¡Dichosa criatura!
La veía deambular a deshoras por la casa, a oscuras, confundiéndose con las sombras y dejando un leve rastro de impaciencia en el ambiente.
Se tumbaba en el sofá y se tapaba con la profundidad de la noche. Pero al rato de cerrar los ojos, los abría inmensamente, como dos lunas llenas heridas en el centro por un sueño redondo. Y entonces, la veía levantarse de nuevo como un martirio, con la angustia de un jersey de lana en mitad de agosto.
Iba a la cocina, pululaba como polilla en busca de la luz del frigorífico y se quedaba atrapada en ella mientras rebuscaba cualquier cosa, agua o un pensamiento fresco, que echarse a la boca. Volvía sobre sus pasos con el gesto inconsolable de quien no recuerda aquel lugar seguro en donde puso la felicidad que le sobraba.
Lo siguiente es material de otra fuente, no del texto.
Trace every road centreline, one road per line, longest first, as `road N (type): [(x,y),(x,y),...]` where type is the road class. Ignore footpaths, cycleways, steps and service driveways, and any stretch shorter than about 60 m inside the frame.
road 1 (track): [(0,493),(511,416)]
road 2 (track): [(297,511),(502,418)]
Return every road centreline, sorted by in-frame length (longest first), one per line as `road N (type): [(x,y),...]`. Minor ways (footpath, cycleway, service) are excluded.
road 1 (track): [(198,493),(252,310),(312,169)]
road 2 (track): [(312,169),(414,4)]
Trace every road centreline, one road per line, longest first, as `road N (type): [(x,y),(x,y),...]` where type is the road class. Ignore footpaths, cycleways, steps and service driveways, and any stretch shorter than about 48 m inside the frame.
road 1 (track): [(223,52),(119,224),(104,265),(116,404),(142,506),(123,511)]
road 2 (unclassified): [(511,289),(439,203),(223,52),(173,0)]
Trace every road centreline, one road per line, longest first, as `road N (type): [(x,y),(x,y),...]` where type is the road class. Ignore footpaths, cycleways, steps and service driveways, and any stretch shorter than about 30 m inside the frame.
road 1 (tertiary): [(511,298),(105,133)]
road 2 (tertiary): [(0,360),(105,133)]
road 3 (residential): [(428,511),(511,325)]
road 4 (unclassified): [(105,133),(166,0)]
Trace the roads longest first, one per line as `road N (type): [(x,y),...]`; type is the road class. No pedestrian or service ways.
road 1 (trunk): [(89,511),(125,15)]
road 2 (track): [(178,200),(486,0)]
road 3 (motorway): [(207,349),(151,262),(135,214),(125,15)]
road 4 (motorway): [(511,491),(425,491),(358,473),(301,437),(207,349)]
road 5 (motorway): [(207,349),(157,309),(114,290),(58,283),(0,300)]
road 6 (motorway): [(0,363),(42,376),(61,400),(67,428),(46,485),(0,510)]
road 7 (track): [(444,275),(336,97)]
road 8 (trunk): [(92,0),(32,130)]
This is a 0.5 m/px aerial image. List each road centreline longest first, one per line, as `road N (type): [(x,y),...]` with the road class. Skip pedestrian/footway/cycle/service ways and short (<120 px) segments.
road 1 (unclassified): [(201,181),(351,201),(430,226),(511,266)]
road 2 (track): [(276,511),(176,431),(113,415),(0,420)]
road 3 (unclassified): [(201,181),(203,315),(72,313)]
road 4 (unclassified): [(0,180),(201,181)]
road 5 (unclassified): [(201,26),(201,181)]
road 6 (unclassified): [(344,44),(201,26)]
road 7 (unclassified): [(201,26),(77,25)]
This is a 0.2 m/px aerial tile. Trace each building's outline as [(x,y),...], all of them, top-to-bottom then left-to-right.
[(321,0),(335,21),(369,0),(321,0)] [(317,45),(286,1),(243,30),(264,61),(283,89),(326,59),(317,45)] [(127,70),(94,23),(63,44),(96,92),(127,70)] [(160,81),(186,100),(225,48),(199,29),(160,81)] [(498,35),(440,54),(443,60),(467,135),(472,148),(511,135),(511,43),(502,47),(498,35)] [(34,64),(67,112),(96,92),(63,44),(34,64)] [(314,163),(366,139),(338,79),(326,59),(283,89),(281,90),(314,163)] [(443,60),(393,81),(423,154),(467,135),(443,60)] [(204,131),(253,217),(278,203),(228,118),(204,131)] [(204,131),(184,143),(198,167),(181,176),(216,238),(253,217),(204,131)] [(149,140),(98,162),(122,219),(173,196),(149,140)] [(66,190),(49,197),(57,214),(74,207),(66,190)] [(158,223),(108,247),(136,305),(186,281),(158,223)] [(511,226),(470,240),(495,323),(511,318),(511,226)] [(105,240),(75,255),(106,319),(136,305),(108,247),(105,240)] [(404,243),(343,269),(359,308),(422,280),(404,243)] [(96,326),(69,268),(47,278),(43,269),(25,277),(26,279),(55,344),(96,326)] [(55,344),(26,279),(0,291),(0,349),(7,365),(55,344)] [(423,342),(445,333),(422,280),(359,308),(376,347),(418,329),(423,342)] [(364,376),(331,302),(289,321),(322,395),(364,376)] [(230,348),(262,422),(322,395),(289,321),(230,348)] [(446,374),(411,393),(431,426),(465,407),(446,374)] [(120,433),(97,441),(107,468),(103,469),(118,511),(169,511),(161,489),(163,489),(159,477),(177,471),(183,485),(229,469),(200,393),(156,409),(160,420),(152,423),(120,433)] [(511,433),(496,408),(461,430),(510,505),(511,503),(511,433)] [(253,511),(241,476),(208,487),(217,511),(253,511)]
Siempre se había llevado divinamente con la luna a fuerza de no verla más que en fotos. Y ahora, pobre, hay que ver como le retumba su claridad pálida entrando por la ventana. No puede soportarlo y huye descalza en una carrera en pos del helado. Y ve cómo se le escapa otra noche que no se acaba, doliéndole en las sienes pensar que también se le escapará la de mañana.
Y yo subía y me alejaba para no ser testigo, estremecido en otra carne, resuelto a encontrarle el remedio que nunca encontré para mí. Me apartaba la furia ajena con los dedos del teclado y me quedaba perplejo y enfadado.
Muy enfadado, con la rabieta de un niño grande y malcriado, enfadadísimo, indignado con la dichosa criatura. Ponte en mi lugar y verás que no es para menos: ¡me estaba quitando mi insomnio para quedarse con él!
No es justo. Si no recupera su sueño pronto, tendré que denunciar un robo y dejar que le caiga encima todo el peso de la ley.